**Work order:** Copy each of the lines below without changing a single character, keeping their order and wording from the first line to the last.

Content starts

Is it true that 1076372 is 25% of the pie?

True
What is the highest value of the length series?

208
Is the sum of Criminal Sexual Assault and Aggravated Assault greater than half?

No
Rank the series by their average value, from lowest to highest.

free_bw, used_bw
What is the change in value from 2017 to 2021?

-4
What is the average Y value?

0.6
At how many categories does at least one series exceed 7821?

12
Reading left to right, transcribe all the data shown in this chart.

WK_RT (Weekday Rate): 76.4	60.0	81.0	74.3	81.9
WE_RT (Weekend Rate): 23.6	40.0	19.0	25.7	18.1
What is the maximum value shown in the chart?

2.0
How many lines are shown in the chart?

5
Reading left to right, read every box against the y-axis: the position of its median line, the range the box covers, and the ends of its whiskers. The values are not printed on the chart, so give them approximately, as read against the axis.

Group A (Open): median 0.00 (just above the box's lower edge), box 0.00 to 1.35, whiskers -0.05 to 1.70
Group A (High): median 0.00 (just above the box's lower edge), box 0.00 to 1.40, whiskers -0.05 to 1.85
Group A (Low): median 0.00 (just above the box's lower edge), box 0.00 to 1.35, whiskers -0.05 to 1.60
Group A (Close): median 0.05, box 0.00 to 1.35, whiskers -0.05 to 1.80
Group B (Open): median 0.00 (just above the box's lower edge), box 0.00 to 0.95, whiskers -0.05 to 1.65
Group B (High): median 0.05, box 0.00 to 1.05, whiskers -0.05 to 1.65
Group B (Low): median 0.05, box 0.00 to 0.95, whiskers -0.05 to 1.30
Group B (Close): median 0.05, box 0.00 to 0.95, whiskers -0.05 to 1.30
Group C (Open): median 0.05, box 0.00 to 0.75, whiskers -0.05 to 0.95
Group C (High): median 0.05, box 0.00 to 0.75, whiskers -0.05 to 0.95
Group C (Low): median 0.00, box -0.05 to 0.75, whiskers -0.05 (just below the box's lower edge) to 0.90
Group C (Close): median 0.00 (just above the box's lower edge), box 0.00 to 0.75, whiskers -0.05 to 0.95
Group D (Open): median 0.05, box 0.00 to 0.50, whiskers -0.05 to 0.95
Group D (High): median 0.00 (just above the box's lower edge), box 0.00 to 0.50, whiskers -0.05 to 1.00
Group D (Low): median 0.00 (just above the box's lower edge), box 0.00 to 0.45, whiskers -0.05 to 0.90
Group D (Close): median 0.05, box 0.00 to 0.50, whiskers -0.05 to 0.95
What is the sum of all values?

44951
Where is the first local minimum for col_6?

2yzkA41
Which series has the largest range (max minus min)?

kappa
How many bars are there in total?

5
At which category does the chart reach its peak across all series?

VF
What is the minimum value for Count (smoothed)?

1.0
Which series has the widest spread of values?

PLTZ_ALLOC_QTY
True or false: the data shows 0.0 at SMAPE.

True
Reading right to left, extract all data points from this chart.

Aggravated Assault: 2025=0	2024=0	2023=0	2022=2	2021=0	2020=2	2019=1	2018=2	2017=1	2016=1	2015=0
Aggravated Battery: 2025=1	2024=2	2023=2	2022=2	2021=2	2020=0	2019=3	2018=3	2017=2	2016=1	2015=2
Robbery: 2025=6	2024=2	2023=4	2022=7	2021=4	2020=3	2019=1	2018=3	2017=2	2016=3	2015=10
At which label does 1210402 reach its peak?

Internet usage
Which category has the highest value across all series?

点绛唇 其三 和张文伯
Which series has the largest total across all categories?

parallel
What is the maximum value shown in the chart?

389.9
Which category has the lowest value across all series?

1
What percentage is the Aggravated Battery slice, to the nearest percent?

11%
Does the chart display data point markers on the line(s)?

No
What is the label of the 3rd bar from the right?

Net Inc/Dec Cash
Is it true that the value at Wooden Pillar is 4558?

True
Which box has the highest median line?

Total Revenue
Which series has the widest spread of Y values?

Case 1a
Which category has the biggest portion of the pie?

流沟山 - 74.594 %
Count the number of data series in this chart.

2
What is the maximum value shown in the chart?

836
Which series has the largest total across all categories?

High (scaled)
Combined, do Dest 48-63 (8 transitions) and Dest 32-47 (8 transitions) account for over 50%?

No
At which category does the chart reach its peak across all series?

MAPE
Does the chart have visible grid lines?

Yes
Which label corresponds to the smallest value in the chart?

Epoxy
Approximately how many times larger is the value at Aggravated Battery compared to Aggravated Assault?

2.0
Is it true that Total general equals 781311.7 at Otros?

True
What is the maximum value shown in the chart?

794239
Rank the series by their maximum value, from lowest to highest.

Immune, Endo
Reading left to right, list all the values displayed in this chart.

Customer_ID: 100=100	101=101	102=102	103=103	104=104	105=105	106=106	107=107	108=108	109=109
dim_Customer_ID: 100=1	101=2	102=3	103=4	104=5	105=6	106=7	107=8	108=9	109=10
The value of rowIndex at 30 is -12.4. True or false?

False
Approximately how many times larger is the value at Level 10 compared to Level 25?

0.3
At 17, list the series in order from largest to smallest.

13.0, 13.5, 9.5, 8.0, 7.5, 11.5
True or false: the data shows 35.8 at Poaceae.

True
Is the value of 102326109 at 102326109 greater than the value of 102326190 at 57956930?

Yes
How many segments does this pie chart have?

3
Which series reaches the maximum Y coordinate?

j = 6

Content ends

**Expected answer:**
Is it true that 1076372 is 25% of the pie?

True
What is the highest value of the length series?

208
Is the sum of Criminal Sexual Assault and Aggravated Assault greater than half?

No
Rank the series by their average value, from lowest to highest.

free_bw, used_bw
What is the change in value from 2017 to 2021?

-4
What is the average Y value?

0.6
At how many categories does at least one series exceed 7821?

12
Reading left to right, transcribe all the data shown in this chart.

WK_RT (Weekday Rate): 76.4	60.0	81.0	74.3	81.9
WE_RT (Weekend Rate): 23.6	40.0	19.0	25.7	18.1
What is the maximum value shown in the chart?

2.0
How many lines are shown in the chart?

5
Reading left to right, read every box against the y-axis: the position of its median line, the range the box covers, and the ends of its whiskers. The values are not printed on the chart, so give them approximately, as read against the axis.

Group A (Open): median 0.00 (just above the box's lower edge), box 0.00 to 1.35, whiskers -0.05 to 1.70
Group A (High): median 0.00 (just above the box's lower edge), box 0.00 to 1.40, whiskers -0.05 to 1.85
Group A (Low): median 0.00 (just above the box's lower edge), box 0.00 to 1.35, whiskers -0.05 to 1.60
Group A (Close): median 0.05, box 0.00 to 1.35, whiskers -0.05 to 1.80
Group B (Open): median 0.00 (just above the box's lower edge), box 0.00 to 0.95, whiskers -0.05 to 1.65
Group B (High): median 0.05, box 0.00 to 1.05, whiskers -0.05 to 1.65
Group B (Low): median 0.05, box 0.00 to 0.95, whiskers -0.05 to 1.30
Group B (Close): median 0.05, box 0.00 to 0.95, whiskers -0.05 to 1.30
Group C (Open): median 0.05, box 0.00 to 0.75, whiskers -0.05 to 0.95
Group C (High): median 0.05, box 0.00 to 0.75, whiskers -0.05 to 0.95
Group C (Low): median 0.00, box -0.05 to 0.75, whiskers -0.05 (just below the box's lower edge) to 0.90
Group C (Close): median 0.00 (just above the box's lower edge), box 0.00 to 0.75, whiskers -0.05 to 0.95
Group D (Open): median 0.05, box 0.00 to 0.50, whiskers -0.05 to 0.95
Group D (High): median 0.00 (just above the box's lower edge), box 0.00 to 0.50, whiskers -0.05 to 1.00
Group D (Low): median 0.00 (just above the box's lower edge), box 0.00 to 0.45, whiskers -0.05 to 0.90
Group D (Close): median 0.05, box 0.00 to 0.50, whiskers -0.05 to 0.95
What is the sum of all values?

44951
Where is the first local minimum for col_6?

2yzkA41
Which series has the largest range (max minus min)?

kappa
How many bars are there in total?

5
At which category does the chart reach its peak across all series?

VF
What is the minimum value for Count (smoothed)?

1.0
Which series has the widest spread of values?

PLTZ_ALLOC_QTY
True or false: the data shows 0.0 at SMAPE.

True
Reading right to left, extract all data points from this chart.

Aggravated Assault: 2025=0	2024=0	2023=0	2022=2	2021=0	2020=2	2019=1	2018=2	2017=1	2016=1	2015=0
Aggravated Battery: 2025=1	2024=2	2023=2	2022=2	2021=2	2020=0	2019=3	2018=3	2017=2	2016=1	2015=2
Robbery: 2025=6	2024=2	2023=4	2022=7	2021=4	2020=3	2019=1	2018=3	2017=2	2016=3	2015=10
At which label does 1210402 reach its peak?

Internet usage
Which category has the highest value across all series?

点绛唇 其三 和张文伯
Which series has the largest total across all categories?

parallel
What is the maximum value shown in the chart?

389.9
Which category has the lowest value across all series?

1
What percentage is the Aggravated Battery slice, to the nearest percent?

11%
Does the chart display data point markers on the line(s)?

No
What is the label of the 3rd bar from the right?

Net Inc/Dec Cash
Is it true that the value at Wooden Pillar is 4558?

True
Which box has the highest median line?

Total Revenue
Which series has the widest spread of Y values?

Case 1a
Which category has the biggest portion of the pie?

流沟山 - 74.594 %
Count the number of data series in this chart.

2
What is the maximum value shown in the chart?

836
Which series has the largest total across all categories?

High (scaled)
Combined, do Dest 48-63 (8 transitions) and Dest 32-47 (8 transitions) account for over 50%?

No
At which category does the chart reach its peak across all series?

MAPE
Does the chart have visible grid lines?

Yes
Which label corresponds to the smallest value in the chart?

Epoxy
Approximately how many times larger is the value at Aggravated Battery compared to Aggravated Assault?

2.0
Is it true that Total general equals 781311.7 at Otros?

True
What is the maximum value shown in the chart?

794239
Rank the series by their maximum value, from lowest to highest.

Immune, Endo
Reading left to right, list all the values displayed in this chart.

Customer_ID: 100=100	101=101	102=102	103=103	104=104	105=105	106=106	107=107	108=108	109=109
dim_Customer_ID: 100=1	101=2	102=3	103=4	104=5	105=6	106=7	107=8	108=9	109=10
The value of rowIndex at 30 is -12.4. True or false?

False
Approximately how many times larger is the value at Level 10 compared to Level 25?

0.3
At 17, list the series in order from largest to smallest.

13.0, 13.5, 9.5, 8.0, 7.5, 11.5
True or false: the data shows 35.8 at Poaceae.

True
Is the value of 102326109 at 102326109 greater than the value of 102326190 at 57956930?

Yes
How many segments does this pie chart have?

3
Which series reaches the maximum Y coordinate?

j = 6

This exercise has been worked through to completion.